> WHAT YOU NEED TO DO
Condense the book-review excerpt into exactly two sentences.

> EXCERPT
________
Annihilation by Jeff Vandermeer  (2014) –  I’ve been a Vandermeer fan for a long, long time (yet somehow I can still eat mushrooms). Annihilation was strange, surreal, and seemed to be magnetically attuned to me. The words in the tunnel rang for me like a tuning fork. And there was just something about characters who don’t have names. I am a jerk, however, because I own but haven’t yet read the third book in the series.

california bones

California Bones by Greg van Eekhout (2014) –  If all Urban Fantasy was this good I’d read nothing but UF. I loved the characters, the world building, and it’s a caper/thief story! Also? an alternate southern California where Walt Disney is still alive (sort of), and water magic floods the place making it look like Venice. I can’t wait to read the next in the series, Pacific Fire.
________
> MATERIAL SUPPLIED
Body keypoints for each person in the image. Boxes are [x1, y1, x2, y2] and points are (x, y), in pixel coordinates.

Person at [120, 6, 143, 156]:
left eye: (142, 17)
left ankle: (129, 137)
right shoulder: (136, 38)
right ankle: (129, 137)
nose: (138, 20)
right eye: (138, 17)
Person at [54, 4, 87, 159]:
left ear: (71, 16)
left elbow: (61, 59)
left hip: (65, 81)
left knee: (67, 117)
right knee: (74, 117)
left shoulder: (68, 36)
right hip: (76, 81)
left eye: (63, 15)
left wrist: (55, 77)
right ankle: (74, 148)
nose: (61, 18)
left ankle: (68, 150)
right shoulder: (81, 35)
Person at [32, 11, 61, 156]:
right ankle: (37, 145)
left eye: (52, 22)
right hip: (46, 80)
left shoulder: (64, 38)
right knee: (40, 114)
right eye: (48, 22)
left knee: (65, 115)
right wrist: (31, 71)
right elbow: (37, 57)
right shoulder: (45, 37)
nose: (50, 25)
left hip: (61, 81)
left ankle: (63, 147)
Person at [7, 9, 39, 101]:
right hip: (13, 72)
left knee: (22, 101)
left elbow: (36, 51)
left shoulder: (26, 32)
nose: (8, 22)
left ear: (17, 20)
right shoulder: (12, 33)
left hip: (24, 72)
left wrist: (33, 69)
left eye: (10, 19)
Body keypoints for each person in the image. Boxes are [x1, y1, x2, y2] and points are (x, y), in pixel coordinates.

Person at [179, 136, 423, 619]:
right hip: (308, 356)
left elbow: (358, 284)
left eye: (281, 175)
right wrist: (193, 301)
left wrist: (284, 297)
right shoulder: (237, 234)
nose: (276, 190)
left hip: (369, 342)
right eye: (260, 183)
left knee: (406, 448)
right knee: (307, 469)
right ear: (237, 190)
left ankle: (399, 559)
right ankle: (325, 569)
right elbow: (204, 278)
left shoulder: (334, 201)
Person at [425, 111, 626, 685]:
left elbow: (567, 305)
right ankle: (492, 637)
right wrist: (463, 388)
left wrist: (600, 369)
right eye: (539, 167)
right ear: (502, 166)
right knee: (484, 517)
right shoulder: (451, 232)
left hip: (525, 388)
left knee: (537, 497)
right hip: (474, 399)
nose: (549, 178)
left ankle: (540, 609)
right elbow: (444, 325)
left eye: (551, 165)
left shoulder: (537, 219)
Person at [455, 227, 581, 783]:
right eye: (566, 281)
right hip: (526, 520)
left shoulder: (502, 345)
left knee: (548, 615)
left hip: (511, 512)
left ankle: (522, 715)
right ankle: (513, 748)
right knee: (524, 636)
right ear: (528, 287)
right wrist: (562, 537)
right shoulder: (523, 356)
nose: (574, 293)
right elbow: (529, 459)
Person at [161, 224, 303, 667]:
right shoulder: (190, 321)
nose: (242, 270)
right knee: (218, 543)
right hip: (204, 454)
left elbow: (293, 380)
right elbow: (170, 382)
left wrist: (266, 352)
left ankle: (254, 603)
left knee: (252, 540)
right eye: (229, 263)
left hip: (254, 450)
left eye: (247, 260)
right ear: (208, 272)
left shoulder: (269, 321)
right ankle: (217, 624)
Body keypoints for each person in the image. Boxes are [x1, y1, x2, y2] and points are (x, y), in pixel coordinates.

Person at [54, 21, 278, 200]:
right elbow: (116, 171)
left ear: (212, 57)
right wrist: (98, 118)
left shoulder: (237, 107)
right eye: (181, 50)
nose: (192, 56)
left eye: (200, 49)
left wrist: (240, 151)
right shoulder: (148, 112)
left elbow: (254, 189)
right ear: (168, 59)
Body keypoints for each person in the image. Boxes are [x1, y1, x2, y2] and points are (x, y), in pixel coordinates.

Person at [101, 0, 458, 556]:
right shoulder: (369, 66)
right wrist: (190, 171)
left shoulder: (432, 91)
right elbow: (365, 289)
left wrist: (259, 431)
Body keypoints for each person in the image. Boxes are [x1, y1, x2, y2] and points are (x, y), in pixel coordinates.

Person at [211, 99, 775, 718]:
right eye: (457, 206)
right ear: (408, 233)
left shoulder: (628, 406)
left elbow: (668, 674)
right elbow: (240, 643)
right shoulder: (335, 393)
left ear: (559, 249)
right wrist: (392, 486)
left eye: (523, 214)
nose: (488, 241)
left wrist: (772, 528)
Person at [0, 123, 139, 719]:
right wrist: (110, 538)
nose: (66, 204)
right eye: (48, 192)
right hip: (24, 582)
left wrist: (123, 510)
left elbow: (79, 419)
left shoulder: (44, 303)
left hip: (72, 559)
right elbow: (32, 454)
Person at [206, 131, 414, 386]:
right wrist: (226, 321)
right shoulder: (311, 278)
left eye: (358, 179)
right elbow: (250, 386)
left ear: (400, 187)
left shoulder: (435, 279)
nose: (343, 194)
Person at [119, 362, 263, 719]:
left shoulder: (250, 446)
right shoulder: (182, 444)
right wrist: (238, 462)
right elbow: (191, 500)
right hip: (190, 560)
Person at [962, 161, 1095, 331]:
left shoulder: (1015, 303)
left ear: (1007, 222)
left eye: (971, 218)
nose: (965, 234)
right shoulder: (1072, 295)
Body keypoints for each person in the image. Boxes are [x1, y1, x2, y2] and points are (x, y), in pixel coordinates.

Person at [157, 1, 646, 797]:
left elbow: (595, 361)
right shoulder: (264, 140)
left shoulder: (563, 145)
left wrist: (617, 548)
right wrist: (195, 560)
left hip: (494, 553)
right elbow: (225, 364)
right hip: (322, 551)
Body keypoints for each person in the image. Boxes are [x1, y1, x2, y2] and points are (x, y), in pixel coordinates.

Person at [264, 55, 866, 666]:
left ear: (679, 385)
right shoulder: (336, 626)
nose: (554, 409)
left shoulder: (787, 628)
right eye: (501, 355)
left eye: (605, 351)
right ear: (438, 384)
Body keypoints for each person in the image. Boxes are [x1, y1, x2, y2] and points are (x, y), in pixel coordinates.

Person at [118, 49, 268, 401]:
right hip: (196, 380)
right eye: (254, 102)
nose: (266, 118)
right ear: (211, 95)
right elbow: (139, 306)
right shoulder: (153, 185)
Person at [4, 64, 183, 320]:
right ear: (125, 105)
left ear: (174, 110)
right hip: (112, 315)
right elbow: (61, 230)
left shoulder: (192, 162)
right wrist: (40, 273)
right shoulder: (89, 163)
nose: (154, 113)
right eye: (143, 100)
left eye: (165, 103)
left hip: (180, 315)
________
> SOLUTION
The writer, a longtime Vandermeer fan, found Jeff Vandermeer's Annihilation (2014) strange and surreal, was drawn to its unnamed characters, and owns the series' third book but has not yet read it. Greg van Eekhout's California Bones (2014) is praised for its characters, its world building, and its caper plot set in an alternate southern California where Walt Disney is still alive (sort of), and the writer can't wait to read the next book, Pacific Fire.